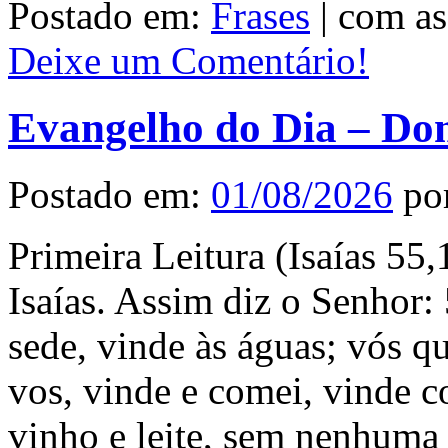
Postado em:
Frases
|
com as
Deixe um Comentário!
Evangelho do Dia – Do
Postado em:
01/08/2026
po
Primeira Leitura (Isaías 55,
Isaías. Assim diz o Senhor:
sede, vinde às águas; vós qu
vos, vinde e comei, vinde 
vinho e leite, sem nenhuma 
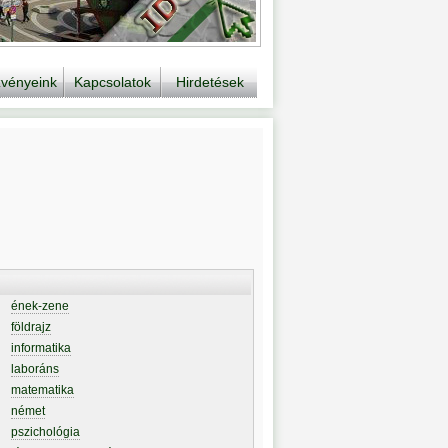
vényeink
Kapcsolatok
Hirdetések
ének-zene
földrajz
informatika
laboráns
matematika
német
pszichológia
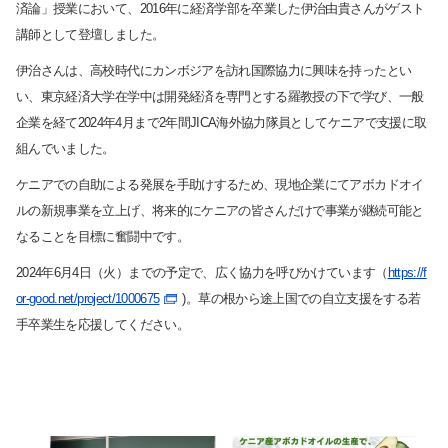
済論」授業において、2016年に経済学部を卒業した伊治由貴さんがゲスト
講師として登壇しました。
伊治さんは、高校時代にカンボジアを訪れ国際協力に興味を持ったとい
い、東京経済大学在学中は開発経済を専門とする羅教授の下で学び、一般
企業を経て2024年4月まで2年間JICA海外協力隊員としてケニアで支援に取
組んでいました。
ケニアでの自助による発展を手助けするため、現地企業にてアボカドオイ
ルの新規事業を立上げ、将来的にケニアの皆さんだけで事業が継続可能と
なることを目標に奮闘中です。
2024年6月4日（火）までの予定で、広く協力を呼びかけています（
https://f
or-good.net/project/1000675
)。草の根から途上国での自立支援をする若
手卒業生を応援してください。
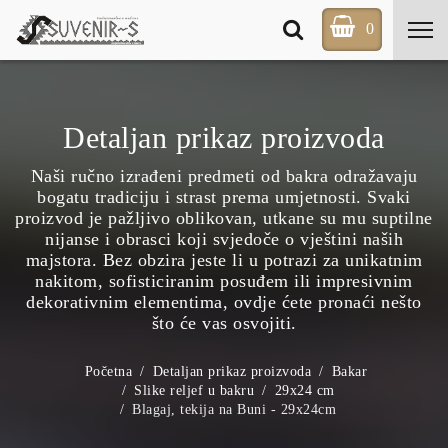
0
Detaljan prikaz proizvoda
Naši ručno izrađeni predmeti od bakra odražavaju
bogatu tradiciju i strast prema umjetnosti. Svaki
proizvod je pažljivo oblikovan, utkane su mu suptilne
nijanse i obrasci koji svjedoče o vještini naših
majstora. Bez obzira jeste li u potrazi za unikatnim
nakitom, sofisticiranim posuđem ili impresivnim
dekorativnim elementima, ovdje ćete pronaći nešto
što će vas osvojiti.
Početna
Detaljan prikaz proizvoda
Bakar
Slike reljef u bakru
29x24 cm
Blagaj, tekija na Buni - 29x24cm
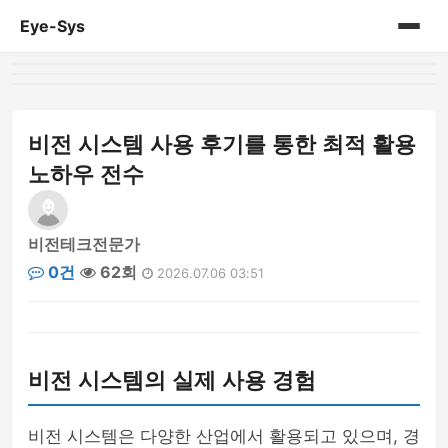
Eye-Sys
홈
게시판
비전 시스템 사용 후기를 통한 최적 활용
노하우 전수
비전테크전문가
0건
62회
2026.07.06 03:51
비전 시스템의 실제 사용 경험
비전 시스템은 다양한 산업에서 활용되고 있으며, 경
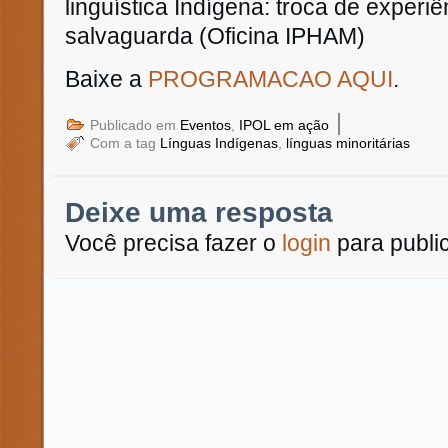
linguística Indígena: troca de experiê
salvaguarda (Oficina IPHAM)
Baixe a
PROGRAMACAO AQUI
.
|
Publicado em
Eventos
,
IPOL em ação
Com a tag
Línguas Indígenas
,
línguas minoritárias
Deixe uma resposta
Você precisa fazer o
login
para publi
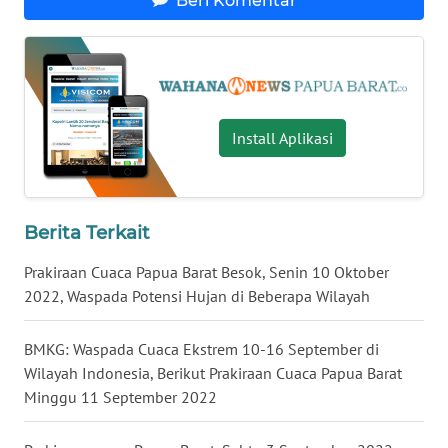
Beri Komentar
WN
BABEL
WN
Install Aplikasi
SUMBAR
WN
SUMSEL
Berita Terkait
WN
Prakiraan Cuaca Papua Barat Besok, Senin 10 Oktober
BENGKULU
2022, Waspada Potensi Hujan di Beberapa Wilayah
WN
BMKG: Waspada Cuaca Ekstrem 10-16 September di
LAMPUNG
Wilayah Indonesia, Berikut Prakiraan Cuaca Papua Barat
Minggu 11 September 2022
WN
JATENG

---

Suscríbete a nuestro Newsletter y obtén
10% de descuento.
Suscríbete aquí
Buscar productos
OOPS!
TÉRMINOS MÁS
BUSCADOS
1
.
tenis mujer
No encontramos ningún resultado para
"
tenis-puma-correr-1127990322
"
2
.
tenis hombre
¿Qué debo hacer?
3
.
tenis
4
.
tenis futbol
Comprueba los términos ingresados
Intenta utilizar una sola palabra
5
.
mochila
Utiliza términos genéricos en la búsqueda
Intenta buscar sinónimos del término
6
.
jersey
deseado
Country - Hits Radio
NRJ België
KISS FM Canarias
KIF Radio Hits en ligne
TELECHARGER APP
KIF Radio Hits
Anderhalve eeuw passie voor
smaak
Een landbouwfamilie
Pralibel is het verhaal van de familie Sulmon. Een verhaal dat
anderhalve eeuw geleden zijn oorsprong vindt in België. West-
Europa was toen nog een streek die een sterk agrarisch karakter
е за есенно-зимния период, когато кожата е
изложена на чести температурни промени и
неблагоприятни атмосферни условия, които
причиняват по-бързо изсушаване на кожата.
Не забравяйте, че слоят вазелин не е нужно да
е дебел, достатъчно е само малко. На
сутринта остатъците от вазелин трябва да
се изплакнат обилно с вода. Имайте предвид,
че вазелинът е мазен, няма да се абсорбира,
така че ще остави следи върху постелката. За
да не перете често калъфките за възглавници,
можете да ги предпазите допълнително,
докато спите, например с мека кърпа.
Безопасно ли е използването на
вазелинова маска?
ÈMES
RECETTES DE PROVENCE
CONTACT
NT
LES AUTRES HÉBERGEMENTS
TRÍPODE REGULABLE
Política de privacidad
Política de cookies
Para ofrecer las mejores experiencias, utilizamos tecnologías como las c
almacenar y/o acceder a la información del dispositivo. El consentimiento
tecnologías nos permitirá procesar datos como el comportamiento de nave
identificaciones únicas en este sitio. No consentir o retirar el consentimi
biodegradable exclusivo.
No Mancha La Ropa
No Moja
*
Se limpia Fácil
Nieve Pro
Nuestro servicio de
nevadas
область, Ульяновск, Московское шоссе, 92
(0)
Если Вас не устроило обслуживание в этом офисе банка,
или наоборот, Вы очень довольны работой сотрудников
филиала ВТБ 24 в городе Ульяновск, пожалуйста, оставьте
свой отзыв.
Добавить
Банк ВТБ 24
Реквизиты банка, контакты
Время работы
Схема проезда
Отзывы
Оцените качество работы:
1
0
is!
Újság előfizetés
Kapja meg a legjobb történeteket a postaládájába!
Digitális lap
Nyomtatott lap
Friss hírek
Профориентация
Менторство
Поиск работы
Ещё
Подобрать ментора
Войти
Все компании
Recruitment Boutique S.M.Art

---

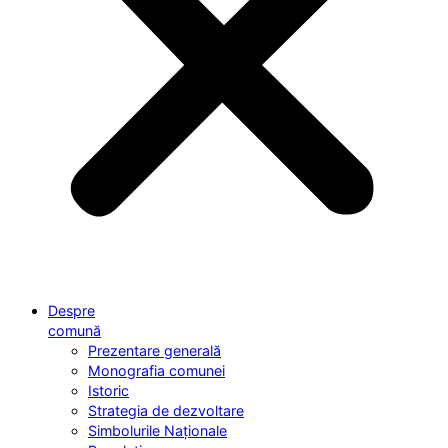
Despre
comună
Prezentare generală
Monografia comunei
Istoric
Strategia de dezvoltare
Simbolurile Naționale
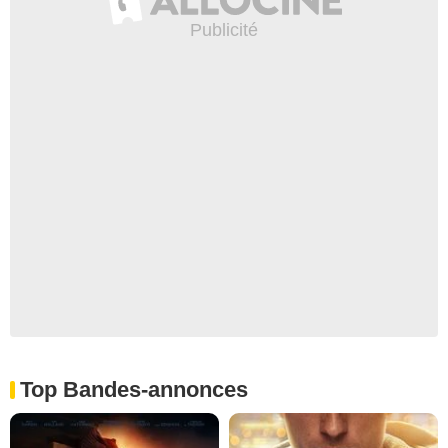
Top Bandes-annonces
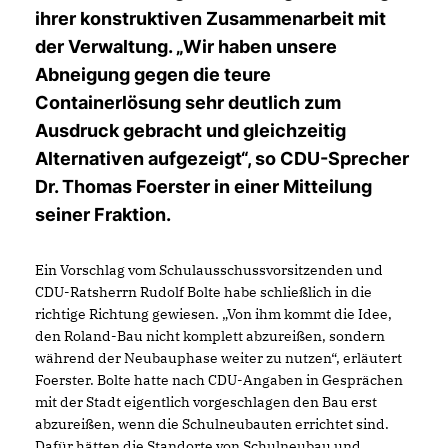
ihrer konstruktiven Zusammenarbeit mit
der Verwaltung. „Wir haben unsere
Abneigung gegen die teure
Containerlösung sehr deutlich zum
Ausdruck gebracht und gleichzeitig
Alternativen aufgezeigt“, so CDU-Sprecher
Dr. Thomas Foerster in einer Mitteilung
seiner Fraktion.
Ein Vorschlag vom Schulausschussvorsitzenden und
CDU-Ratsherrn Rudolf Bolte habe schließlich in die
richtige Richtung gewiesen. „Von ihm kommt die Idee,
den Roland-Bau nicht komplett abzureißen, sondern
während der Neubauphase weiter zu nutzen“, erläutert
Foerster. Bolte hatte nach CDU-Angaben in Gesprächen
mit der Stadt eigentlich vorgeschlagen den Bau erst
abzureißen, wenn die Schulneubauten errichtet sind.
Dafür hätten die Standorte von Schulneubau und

TASK INSTRUCTIONS
Copy out every line in the items above that contains the word "vinde".

YOUR RESPONSE
sede, vinde às águas; vós qu
vos, vinde e comei, vinde 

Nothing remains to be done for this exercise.